User Experience Improvements

Before (Manual Process)

  1. User enters HF token
  2. User manually types username
  3. User manually types dataset repository name
  4. User manually configures environment variables
  5. Risk of typos and inconsistencies

After (Automated Process)

  1. User enters HF token
  2. System automatically detects username
  3. System automatically creates dataset repository
  4. System automatically sets environment variables
  5. Option to customize dataset name if desired

Error Handling

Common Scenarios

Scenario Action User Experience
Valid token βœ… Automatic creation Seamless setup
Invalid token ❌ Clear error message Helpful feedback
Network issues ⚠️ Retry with fallback Graceful degradation
Repository exists ℹ️ Use existing No conflicts

Fallback Mechanisms

  1. Token validation fails: Clear error message with troubleshooting steps
  2. Dataset creation fails: Fallback to manual input
  3. Network issues: Retry with exponential backoff
  4. Permission issues: Clear guidance on token permissions

Benefits

For Users

  • Simplified Setup: No manual username input required
  • Reduced Errors: Automatic username detection eliminates typos
  • Consistent Naming: Standardized repository naming conventions
  • Better UX: Clear progress indicators and feedback

For Developers

  • Maintainable Code: Python API instead of CLI dependencies
  • Cross-Platform: Works consistently across operating systems
  • Extensible: Easy to add new features and customizations
  • Testable: Comprehensive test coverage

For System

  • Reliable: Robust error handling and fallback mechanisms
  • Secure: Direct token authentication without environment conflicts
  • Scalable: Easy to extend for additional repository types
  • Integrated: Seamless integration with existing pipeline

Migration Guide

For Existing Users

No migration required!
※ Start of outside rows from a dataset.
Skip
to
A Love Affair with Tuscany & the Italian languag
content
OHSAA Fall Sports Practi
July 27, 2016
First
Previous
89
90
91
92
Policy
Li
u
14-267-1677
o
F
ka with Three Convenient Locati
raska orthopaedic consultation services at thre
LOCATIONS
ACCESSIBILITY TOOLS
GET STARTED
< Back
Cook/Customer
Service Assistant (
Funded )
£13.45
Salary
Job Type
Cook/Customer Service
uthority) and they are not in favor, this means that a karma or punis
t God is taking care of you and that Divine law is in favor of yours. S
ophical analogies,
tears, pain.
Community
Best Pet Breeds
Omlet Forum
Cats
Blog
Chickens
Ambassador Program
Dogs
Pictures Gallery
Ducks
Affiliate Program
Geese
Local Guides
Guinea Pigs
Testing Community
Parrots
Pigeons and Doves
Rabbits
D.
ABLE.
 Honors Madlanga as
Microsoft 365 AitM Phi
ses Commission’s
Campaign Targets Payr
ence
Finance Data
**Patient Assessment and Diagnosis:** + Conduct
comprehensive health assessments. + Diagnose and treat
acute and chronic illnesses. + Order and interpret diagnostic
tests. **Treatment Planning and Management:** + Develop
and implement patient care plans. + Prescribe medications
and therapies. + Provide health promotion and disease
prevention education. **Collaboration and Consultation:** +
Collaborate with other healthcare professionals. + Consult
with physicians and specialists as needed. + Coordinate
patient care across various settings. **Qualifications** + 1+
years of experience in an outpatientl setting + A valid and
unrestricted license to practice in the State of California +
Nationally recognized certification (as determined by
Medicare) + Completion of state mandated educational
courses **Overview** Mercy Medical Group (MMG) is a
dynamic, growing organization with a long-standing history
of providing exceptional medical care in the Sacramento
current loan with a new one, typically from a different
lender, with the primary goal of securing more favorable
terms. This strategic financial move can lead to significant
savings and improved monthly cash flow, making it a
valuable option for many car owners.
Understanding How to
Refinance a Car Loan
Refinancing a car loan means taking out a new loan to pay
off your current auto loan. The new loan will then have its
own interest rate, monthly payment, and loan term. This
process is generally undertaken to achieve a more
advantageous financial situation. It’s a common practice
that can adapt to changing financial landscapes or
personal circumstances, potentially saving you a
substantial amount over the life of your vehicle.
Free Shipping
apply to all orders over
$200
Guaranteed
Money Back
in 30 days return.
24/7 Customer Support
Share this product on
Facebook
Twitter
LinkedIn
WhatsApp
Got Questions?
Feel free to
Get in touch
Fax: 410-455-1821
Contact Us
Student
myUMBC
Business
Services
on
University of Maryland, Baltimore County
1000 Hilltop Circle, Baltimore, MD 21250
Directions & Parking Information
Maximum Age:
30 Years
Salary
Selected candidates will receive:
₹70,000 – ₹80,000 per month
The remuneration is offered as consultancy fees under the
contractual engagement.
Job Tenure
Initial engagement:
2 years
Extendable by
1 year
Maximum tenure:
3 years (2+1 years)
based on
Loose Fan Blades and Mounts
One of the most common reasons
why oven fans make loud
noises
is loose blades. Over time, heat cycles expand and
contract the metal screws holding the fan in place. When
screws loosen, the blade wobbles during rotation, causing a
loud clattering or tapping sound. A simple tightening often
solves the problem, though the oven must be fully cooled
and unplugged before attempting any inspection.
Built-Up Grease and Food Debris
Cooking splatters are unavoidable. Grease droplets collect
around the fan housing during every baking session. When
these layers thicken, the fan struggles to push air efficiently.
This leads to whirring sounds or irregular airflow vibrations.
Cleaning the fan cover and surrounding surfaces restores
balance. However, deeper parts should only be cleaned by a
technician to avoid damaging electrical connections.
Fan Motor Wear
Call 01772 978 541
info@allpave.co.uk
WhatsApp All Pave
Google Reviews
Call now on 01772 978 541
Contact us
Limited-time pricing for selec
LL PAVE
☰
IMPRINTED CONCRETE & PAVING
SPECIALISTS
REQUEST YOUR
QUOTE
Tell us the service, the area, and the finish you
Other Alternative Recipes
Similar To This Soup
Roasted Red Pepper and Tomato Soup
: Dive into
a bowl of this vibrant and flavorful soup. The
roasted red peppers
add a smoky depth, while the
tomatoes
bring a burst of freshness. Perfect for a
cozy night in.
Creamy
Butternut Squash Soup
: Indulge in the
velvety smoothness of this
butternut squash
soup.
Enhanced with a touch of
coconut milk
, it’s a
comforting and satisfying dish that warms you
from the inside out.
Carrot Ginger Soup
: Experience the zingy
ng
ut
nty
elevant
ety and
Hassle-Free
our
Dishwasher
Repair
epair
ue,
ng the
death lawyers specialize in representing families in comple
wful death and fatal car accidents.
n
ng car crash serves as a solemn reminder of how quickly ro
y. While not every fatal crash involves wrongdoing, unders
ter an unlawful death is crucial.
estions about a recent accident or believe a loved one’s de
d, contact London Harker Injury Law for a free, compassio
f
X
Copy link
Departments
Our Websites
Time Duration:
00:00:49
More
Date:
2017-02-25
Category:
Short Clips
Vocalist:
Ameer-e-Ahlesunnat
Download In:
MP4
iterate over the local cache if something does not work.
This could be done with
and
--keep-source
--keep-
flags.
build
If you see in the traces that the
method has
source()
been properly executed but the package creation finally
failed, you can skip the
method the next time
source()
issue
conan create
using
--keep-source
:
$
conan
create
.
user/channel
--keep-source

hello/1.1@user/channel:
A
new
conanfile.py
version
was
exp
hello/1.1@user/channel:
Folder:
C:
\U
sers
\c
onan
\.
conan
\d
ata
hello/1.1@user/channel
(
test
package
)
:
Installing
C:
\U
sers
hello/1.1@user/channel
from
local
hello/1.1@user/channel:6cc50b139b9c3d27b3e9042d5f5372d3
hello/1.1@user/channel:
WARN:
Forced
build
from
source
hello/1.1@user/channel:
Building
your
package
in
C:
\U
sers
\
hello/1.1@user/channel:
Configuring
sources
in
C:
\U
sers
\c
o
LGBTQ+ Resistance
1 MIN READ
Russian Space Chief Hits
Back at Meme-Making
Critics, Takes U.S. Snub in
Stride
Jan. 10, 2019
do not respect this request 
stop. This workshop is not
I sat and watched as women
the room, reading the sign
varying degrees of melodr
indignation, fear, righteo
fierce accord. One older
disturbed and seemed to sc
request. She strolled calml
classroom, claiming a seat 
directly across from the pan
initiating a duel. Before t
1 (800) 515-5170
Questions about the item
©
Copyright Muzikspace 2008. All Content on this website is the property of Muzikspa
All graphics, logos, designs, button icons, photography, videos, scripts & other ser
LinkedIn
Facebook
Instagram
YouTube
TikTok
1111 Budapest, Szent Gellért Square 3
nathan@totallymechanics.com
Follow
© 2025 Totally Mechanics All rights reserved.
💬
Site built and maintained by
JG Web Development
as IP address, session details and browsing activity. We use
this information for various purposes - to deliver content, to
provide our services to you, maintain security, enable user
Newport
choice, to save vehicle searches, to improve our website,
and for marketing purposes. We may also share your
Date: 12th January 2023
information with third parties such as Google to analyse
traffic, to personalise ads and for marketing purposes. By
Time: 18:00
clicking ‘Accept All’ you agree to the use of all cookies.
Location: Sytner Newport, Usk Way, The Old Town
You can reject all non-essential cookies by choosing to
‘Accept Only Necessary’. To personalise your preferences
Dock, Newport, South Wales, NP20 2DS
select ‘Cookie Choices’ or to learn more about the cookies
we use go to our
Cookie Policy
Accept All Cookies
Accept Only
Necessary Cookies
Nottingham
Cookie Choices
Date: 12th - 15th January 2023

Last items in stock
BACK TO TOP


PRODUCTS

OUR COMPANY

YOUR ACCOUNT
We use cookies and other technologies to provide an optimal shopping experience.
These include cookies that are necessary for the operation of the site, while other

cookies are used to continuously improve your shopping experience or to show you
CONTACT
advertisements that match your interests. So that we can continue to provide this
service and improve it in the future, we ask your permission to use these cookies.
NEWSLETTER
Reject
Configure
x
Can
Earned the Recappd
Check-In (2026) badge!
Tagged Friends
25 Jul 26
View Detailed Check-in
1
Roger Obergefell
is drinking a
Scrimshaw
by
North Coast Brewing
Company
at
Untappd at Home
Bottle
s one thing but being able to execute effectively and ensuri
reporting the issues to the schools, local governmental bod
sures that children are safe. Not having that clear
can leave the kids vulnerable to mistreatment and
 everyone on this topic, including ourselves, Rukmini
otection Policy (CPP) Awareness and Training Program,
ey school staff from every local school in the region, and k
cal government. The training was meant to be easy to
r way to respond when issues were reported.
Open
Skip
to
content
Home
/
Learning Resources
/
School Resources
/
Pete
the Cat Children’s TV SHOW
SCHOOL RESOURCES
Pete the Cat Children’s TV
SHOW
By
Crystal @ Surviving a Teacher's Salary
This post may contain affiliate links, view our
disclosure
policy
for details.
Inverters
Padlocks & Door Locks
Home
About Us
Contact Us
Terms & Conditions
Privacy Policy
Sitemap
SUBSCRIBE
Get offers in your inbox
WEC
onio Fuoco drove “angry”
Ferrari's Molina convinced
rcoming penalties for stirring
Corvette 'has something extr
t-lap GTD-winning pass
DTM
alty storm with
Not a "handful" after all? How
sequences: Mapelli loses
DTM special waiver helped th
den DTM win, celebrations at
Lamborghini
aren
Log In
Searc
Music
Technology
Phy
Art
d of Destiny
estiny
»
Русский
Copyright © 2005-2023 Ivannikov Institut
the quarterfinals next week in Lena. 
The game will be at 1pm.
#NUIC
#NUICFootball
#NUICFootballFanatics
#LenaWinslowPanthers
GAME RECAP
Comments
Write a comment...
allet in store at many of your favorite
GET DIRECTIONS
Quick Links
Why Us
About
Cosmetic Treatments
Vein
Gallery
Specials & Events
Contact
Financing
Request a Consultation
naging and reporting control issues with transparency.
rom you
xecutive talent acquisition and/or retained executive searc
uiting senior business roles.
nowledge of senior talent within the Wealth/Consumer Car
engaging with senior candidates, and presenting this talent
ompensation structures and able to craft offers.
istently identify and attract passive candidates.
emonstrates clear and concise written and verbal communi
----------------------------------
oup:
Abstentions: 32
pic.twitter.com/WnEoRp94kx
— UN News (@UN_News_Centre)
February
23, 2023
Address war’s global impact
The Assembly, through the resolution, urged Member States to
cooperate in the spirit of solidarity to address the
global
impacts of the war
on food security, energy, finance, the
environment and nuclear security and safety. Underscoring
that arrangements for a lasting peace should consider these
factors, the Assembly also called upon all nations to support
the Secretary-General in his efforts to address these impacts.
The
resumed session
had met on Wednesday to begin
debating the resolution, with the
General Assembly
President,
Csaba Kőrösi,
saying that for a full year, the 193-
The system automatically:

  • Detects existing repositories
  • Uses existing repositories if they exist
  • Creates new repositories only when needed

For New Users

The setup is now completely automated:

  1. Run ./launch.sh
  2. Enter your HF token
  3. Choose dataset naming preference
  4. System handles everything else automatically

Future Enhancements

  • Support for organization repositories
  • Multiple dataset repositories per user
  • Dataset repository templates
  • Advanced repository configuration options
  • Repository sharing and collaboration features

Note: This automation ensures that users can focus on their fine-tuning experiments rather than repository setup details, while maintaining full flexibility for customization when needed.